--- Recorded information Enclosed Below ---

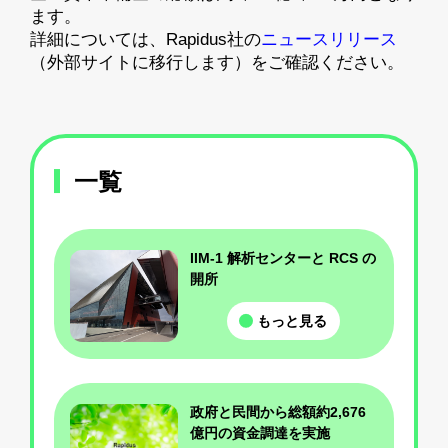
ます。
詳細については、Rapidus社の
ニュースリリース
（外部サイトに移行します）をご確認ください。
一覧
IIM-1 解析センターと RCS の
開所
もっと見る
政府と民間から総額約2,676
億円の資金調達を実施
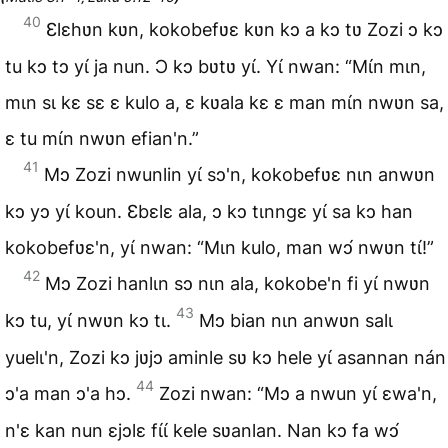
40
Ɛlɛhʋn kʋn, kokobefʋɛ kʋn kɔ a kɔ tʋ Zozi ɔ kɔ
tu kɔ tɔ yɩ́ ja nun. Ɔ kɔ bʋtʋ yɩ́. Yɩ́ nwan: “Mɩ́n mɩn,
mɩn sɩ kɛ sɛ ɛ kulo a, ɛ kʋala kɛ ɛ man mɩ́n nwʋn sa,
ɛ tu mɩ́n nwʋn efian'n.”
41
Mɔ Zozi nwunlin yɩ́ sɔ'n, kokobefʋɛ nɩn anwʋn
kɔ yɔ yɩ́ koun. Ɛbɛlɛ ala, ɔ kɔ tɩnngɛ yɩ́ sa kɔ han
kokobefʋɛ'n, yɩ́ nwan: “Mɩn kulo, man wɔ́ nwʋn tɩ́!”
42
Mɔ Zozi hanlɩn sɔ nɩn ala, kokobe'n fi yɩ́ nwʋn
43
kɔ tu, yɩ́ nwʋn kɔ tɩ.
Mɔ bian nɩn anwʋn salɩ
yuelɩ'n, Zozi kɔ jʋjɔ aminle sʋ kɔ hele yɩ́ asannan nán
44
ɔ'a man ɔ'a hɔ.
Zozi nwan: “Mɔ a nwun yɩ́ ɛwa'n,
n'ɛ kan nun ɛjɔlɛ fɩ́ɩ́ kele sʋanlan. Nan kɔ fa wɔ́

--- End of Enclosed Recorded information ---

*Task requirements*: Lines that hold the word "nwan" are the ones to copy from the entries above.

*Reply to the task*:
tu kɔ tɔ yɩ́ ja nun. Ɔ kɔ bʋtʋ yɩ́. Yɩ́ nwan: “Mɩ́n mɩn,
kokobefʋɛ'n, yɩ́ nwan: “Mɩn kulo, man wɔ́ nwʋn tɩ́!”
Zozi nwan: “Mɔ a nwun yɩ́ ɛwa'n,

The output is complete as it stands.